EJERCICIOS PROPUESTOS:
1 - Según la noticia del hallazgo en Salta, ¿qué habían ido a buscar los investigadores a orillas del río Salado?
2 - Indique si cada afirmación concuerda con la noticia del hallazgo en Salta y cite las palabras del texto que lo deciden: (a) Los investigadores pertenecían a la División Antropología del Museo de La Plata. (b) El grupo había viajado con el propósito de localizar ruinas jesuíticas. (c) Las construcciones halladas se encontraban a orillas del río Bermejo.
3 - Prosiga la redacción de la noticia del hallazgo en Salta a partir de su última oración.

TEXTO BASE:

31 de Enero de 1998 | LA NACION
En Salta, a orillas del río Salado, donde se creía que cualquier construcción antigua había sido barrida por la maleza, un grupo de investigadores del Museo de La Plata dio con algo impensado. Habían ido a buscar sitios para excavar, pero ante sus ojos aparecieron numerosas ruinas de las misiones jesuíticas y fortificaciones del siglo XVIII.
Restos de muros, columnas tumbadas y hasta la sacristía de una iglesia son algunos de los inesperados tesoros que hallaron los miembros de la División Antropología del museo platense.
«Creíamos que sólo veríamos montículos de tierra, pero encontramos cosas increíbles», dijo a La Nación el etnógrafo Alfredo Tomasini. El hallazgo es uno de los más importantes en muchos años.
Sorprendente descubrimiento de investigadores del Museo de La Plata en Salta
Se trata de fortificaciones e iglesias construidas a lo largo del río Salado en el siglo XVII; estaban ocultas por la maleza.

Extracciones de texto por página
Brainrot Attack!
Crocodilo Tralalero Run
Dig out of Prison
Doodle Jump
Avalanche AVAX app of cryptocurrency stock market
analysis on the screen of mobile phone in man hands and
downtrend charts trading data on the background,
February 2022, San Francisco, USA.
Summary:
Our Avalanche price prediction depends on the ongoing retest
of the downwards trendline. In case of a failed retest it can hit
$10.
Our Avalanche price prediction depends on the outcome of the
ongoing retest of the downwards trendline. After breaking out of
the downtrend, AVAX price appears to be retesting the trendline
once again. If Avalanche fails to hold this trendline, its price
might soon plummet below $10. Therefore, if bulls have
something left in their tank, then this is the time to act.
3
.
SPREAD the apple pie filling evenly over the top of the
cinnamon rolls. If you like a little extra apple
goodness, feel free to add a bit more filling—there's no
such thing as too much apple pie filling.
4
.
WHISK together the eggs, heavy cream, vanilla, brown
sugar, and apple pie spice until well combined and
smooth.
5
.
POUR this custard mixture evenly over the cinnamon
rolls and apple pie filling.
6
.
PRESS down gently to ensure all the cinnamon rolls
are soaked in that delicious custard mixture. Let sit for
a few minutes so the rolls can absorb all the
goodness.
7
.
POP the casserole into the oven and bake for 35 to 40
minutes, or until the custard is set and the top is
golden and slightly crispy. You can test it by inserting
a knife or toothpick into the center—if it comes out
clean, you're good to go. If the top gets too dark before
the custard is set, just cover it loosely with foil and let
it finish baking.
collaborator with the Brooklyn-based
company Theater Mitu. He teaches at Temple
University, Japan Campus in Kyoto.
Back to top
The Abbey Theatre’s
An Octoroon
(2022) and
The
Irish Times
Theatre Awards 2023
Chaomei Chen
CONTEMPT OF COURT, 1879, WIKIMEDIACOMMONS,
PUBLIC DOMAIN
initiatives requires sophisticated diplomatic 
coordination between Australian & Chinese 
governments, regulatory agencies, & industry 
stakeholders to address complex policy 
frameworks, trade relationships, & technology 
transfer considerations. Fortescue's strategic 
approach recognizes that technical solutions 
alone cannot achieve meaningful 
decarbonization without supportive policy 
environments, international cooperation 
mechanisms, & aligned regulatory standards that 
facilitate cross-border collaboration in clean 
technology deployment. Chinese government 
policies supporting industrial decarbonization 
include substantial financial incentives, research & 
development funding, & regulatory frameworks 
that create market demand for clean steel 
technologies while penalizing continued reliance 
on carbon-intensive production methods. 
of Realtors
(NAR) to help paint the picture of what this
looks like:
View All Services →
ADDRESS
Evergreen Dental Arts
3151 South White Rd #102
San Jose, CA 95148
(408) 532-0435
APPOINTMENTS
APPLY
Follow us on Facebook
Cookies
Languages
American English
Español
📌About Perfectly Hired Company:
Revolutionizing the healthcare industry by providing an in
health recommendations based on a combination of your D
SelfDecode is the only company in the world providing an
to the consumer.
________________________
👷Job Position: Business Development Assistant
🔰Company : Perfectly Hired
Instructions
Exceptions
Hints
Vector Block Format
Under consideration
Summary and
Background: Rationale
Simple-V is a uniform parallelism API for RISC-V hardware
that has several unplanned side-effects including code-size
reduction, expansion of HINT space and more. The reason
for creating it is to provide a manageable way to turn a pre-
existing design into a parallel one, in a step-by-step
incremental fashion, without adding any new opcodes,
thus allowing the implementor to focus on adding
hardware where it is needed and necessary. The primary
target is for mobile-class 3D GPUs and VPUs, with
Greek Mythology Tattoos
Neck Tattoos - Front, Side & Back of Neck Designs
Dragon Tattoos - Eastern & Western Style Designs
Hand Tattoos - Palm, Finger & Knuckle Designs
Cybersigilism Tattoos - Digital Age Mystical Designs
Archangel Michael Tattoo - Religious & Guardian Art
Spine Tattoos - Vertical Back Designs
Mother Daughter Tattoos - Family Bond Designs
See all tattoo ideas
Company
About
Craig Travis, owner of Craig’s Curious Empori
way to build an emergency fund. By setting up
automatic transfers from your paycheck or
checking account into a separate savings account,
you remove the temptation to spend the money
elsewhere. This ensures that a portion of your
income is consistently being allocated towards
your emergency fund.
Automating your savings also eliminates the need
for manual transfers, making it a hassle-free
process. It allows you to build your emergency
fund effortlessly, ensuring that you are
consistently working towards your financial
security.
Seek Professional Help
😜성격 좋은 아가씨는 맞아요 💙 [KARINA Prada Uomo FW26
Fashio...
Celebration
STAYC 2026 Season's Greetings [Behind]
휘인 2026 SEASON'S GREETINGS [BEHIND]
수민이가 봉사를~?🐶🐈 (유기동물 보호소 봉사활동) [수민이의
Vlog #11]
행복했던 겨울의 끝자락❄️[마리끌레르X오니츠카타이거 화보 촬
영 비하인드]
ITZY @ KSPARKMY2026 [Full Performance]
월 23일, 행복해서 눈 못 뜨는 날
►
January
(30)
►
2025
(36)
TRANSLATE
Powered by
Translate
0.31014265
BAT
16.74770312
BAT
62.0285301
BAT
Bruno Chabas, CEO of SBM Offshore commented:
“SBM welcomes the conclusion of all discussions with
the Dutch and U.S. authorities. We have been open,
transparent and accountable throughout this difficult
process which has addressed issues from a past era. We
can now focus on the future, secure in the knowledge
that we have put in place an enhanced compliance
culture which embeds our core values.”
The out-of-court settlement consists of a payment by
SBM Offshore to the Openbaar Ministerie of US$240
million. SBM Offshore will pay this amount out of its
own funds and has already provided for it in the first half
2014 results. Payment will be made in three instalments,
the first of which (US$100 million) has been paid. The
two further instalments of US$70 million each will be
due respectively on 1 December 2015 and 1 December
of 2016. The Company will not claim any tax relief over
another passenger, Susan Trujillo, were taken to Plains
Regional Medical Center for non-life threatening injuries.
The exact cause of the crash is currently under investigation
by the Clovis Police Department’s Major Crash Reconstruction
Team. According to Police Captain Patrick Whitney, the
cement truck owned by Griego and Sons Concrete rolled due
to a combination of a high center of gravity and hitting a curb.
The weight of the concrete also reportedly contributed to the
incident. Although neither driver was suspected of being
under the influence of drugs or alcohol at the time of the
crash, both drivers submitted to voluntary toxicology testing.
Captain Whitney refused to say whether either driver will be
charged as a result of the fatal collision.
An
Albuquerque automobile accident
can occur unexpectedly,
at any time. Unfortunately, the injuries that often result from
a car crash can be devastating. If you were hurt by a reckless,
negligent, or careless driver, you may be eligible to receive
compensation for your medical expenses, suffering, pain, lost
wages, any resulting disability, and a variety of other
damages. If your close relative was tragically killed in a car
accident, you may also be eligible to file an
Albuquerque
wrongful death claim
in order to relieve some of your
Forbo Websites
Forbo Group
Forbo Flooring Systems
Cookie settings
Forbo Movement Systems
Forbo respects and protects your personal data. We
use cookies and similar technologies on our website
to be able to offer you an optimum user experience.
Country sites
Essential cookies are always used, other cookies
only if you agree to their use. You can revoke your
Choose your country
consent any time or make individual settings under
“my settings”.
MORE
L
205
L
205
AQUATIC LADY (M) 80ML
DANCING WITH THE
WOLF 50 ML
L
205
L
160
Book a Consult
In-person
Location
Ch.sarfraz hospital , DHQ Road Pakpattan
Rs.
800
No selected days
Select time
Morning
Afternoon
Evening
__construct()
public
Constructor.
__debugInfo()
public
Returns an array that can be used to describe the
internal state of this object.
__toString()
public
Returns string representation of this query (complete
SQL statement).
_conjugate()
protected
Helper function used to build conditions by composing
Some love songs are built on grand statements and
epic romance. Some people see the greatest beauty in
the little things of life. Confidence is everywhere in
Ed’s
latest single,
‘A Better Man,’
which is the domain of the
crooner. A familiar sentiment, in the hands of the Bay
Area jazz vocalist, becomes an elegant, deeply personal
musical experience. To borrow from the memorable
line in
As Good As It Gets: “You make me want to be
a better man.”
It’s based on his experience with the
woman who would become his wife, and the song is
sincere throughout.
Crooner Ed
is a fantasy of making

RESPUESTAS:
1 - Habían ido a buscar sitios para excavar.

2 -
(a) Sí: «los miembros de la División Antropología del museo platense».
(b) No: «Habían ido a buscar sitios para excavar».
(c) No: «a orillas del río Salado».

3 -
Arqueólogos y etnógrafos del Museo de La Plata creían que ya no quedaba nada en pie. Que allí, en el sudeste de Salta, un olvido de más de dos siglos había enterrado todo bajo los sedimentos.
Pero no. Ante sus ojos aparecieron restos de muros, columnas tumbadas y lo que fue la sacristía de una iglesia. Todo construido con el inconfundible estilo en que lo hacían los jesuitas.
El descubrimiento, que acaba de darse a conocer, surgió a partir de una idea de los miembros de la División Antropología del museo platense, entre los que se encuentran los doctores Horacio Calandra y Alfredo Tomasini, arqueólogo el primero y etnógrafo el segundo. El paso inicial fue realizar un viaje de reconocimiento para explorar las costas del río Pasaje-Salado, conocidas durante los años de la colonia como «la frontera». Una zona hoy inhóspita, olvidada desde siempre por los científicos.
«El río Salado era una verdadera frontera -explicó Tomasini en diálogo con La Nación -. Hasta allí llegaba la gobernación de Tucumán. Pero al este del río comenzaba el desierto del Gran Chaco, una región inexplorada, llena de indígenas belicosos.»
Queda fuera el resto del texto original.